== Excerpted passage

Here's my definition of a table with the constraint (on the PLAYER_ID column):

class PlayerPosition(db.Model):
    __tablename__ = 'player_position'
    __table_args__ = (
        db.UniqueConstraint('PLAYER_ID', 'POSITION'),
        {'mysql_engine':'InnoDB'}
        )
    id = db.Column(db.Integer, primary_key=True, nullable=False)
    PLAYER_ID = db.Column(db.Integer, db.ForeignKey('player_metadata.id'))
    player = db.relationship("PlayerMetadata", backref='player_positions')
    POSITION = db.Column(db.Enum('P','C','1B','2B','3B','SS','OF','DH'), nullable=False)
    GAMES_AT_POSITION = db.Column(db.Integer, nullable=False)

And here's that related table, just for reference:

class PlayerMetadata(db.Model):
    __tablename__ = 'player_metadata'
    __table_args__ = (
        db.UniqueConstraint('RETRO_ID'),
        {'mysql_engine':'InnoDB'}
        )
    id = db.Column(db.Integer, primary_key=True, nullable=False)
    RETRO_ID = db.Column(db.String(8), nullable=False)
    LASTNAME = db.Column(db.String(32), nullable=False)
    FIRSTNAME = db.Column(db.String(32), nullable=False)

I'm setting up the API like this:

        manager.create_api(PlayerPosition, methods=['GET', 'POST', 'DELETE'], url_prefix = '/api/2015')

When I query the player_position api i see GAMES_AT_POSITION and POSITION fields returned as attributes, but not the PLAYER_ID. Can you explain why this is the case? Here's a curl showing the issue:

$ curl -s -H 'Accept: application/vnd.api+json' http://localhost:8081/api/2015/player_position/100 | jq .
{
  "data": {
    "attributes": {
      "GAMES_AT_POSITION": 1000,
      "POSITION": "DH"
    },
    "id": "100",
    "relationships": {
      "player": {
        "data": {
          "id": "1133",
          "type": "player_metadata"
        }
      }
    },
    "type": "player_position"
  },
  "jsonapi": {
    "version": "1.0"
  }
}

This behavior is consistent in other tables in my project as well. Thank you for taking a look!

====
== Source material

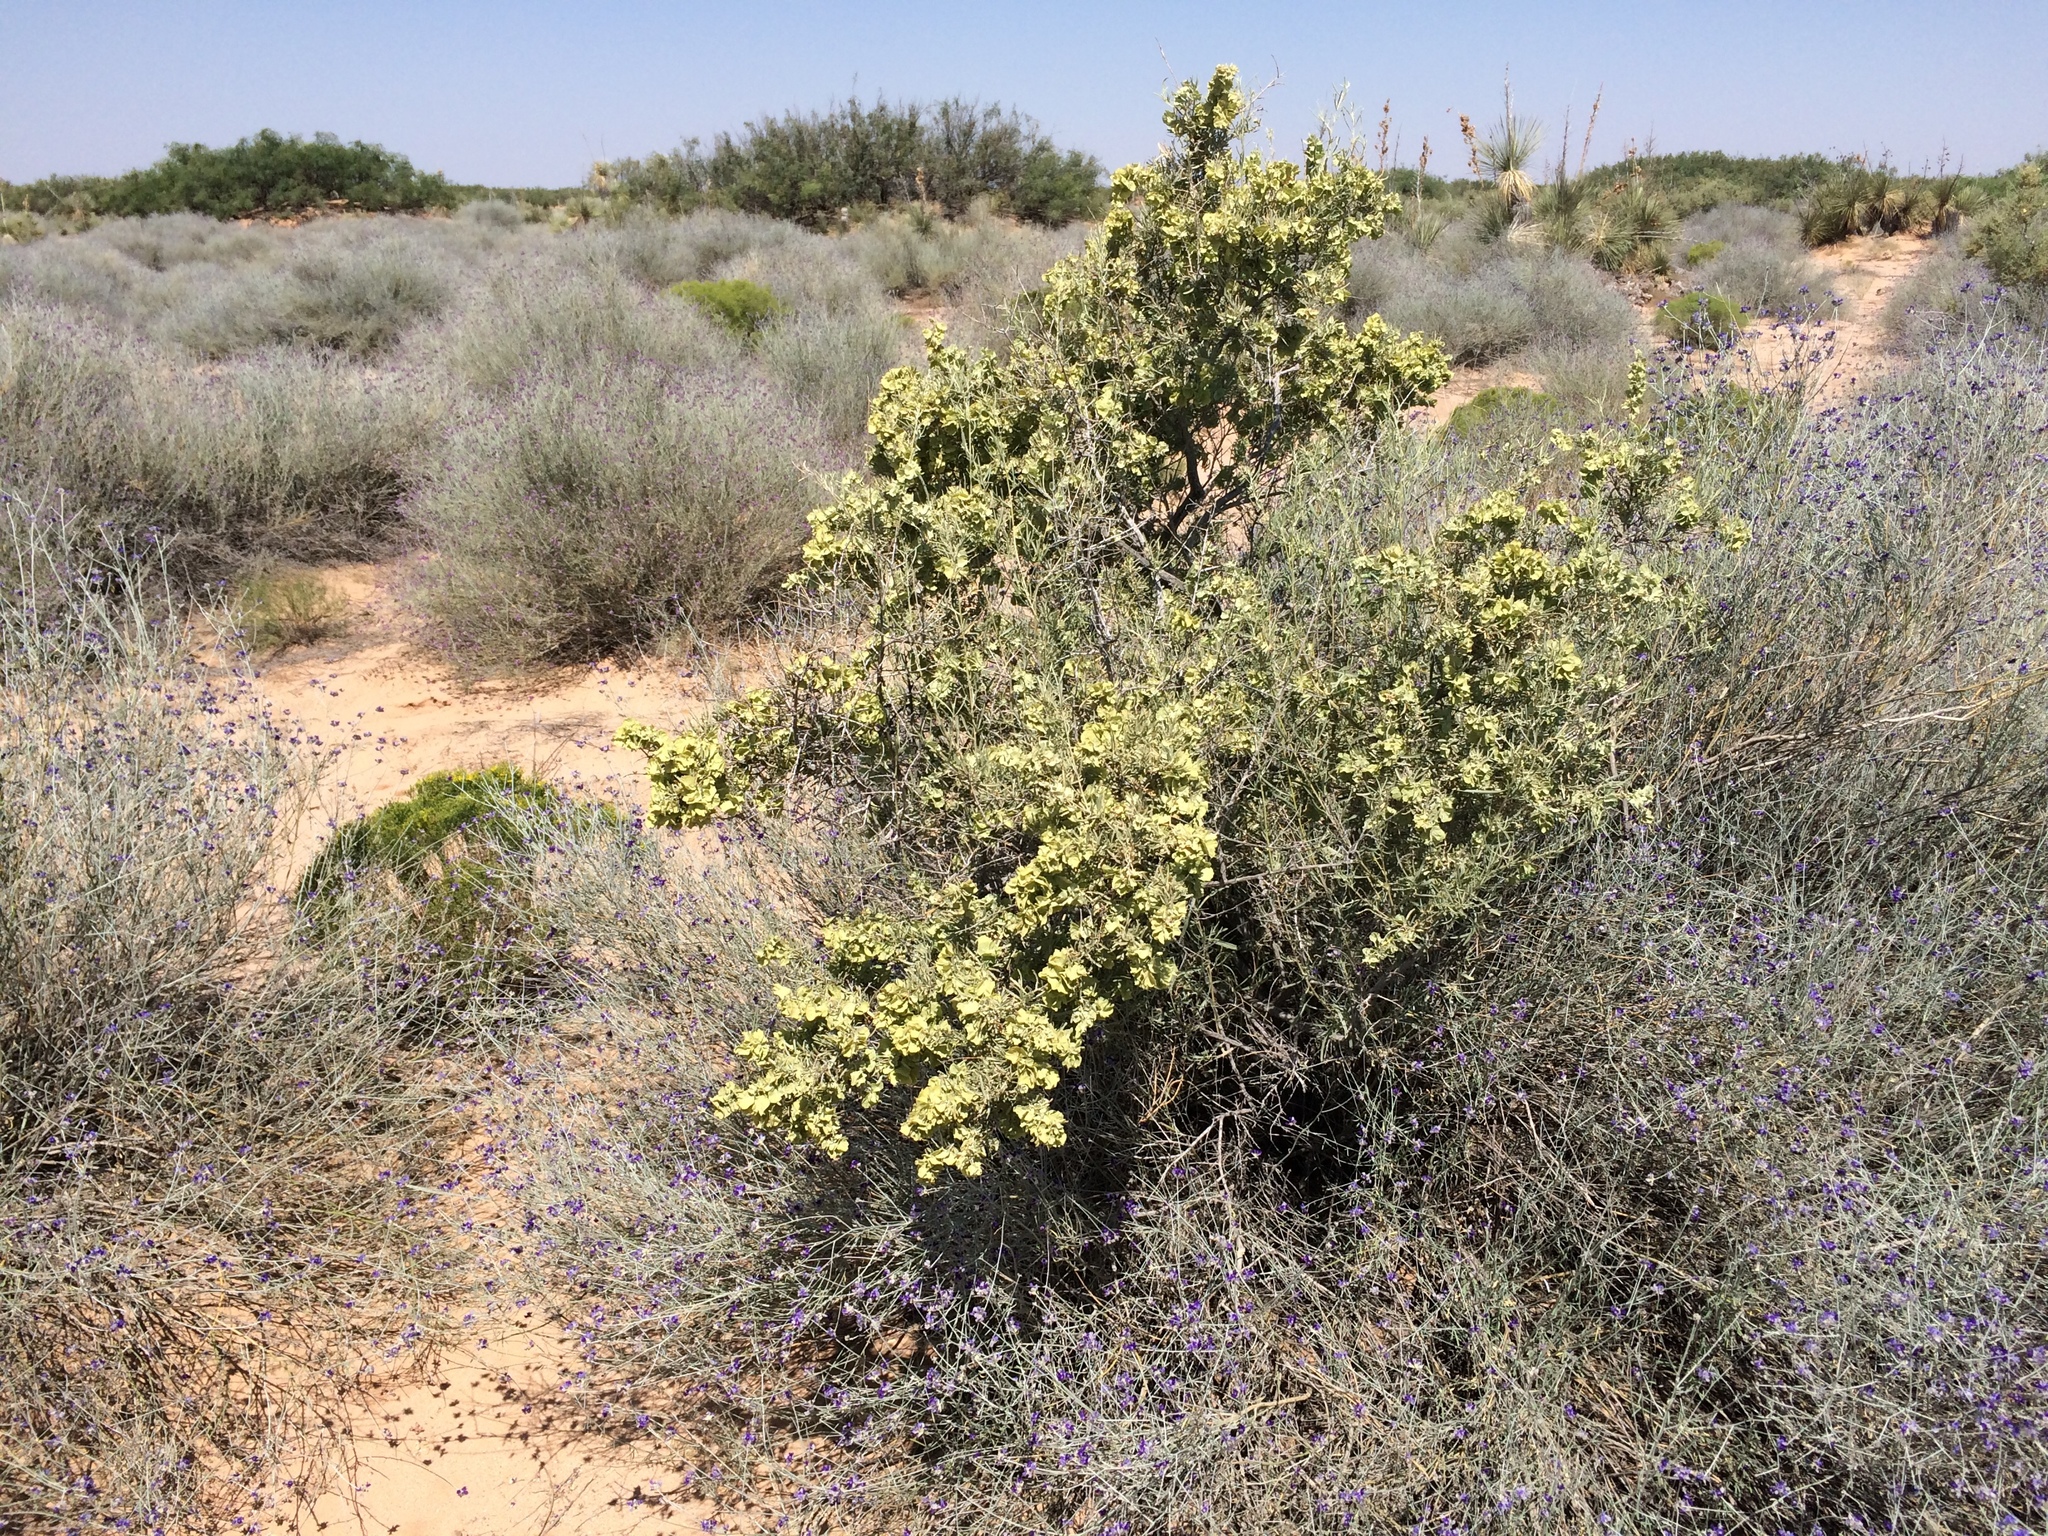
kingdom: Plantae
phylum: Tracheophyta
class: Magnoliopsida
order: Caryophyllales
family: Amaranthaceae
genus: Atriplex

====
== Source material

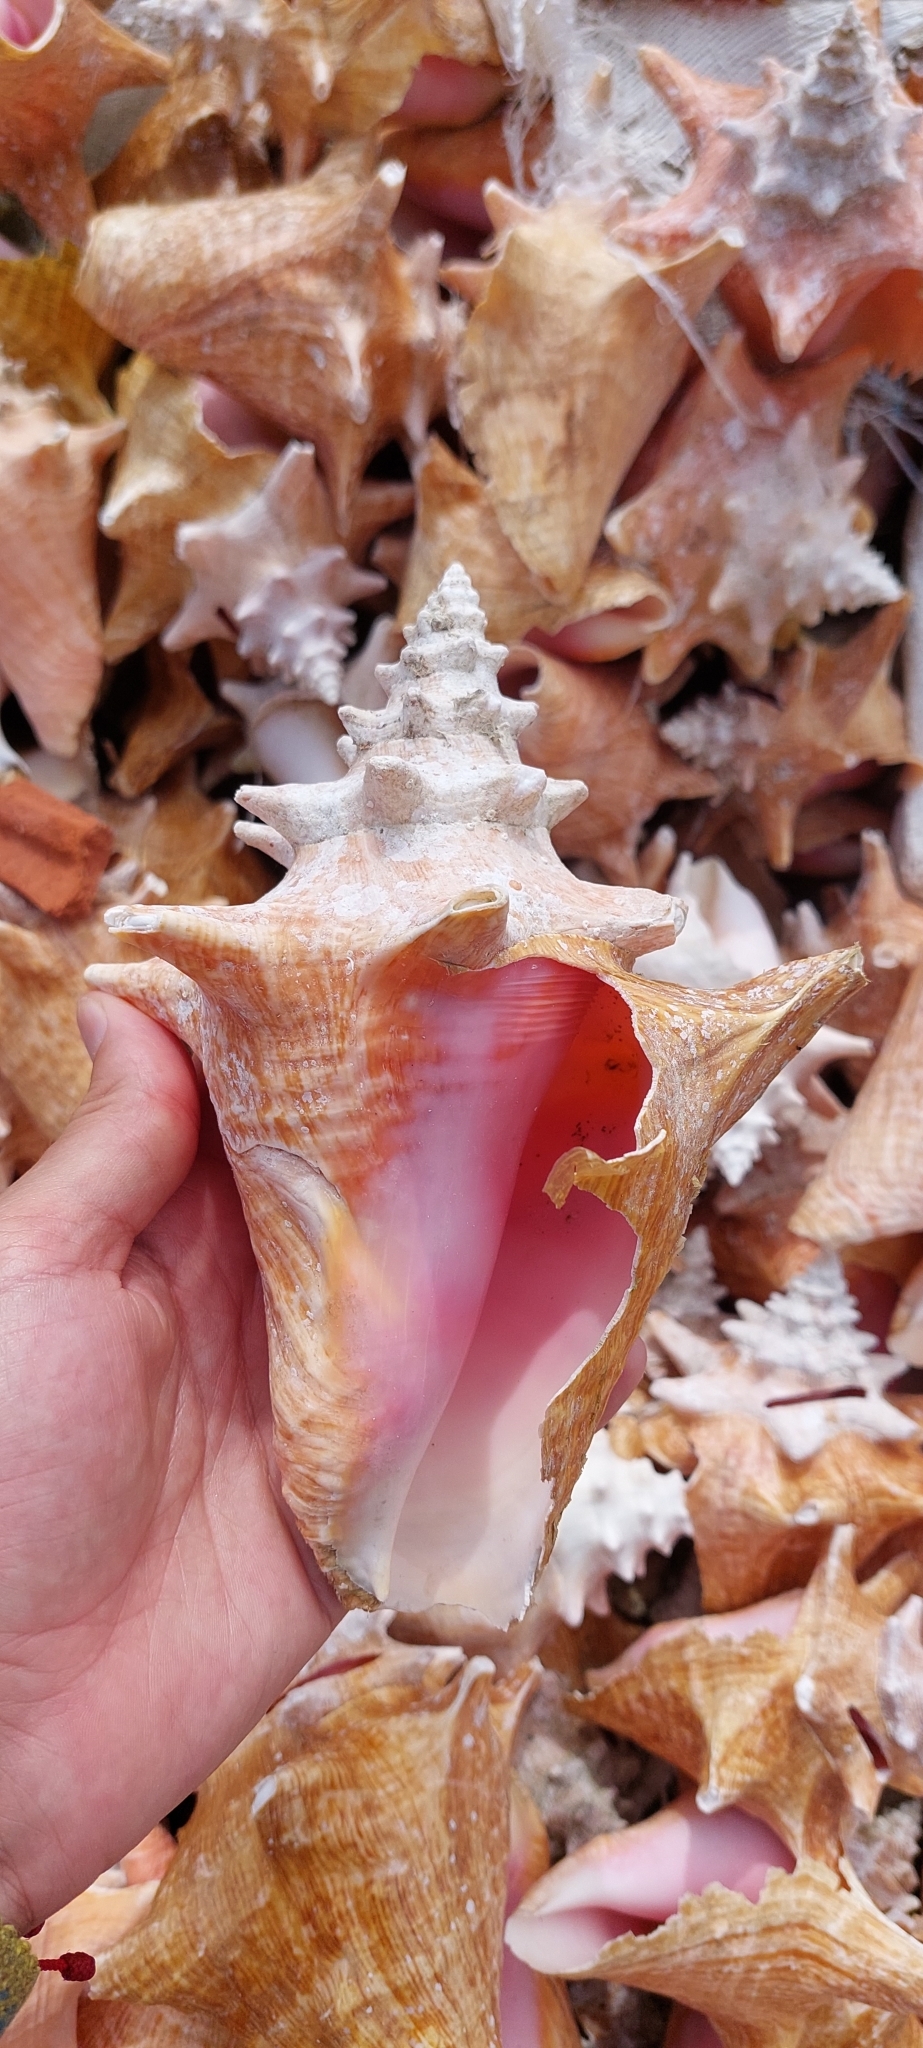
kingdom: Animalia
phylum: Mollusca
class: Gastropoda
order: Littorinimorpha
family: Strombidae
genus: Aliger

====

▶ [Task objective] Which HTTP methods does the excerpted passage pass to create_api when setting up the API?

▶ [Solution for this task] GET, POST, and DELETE.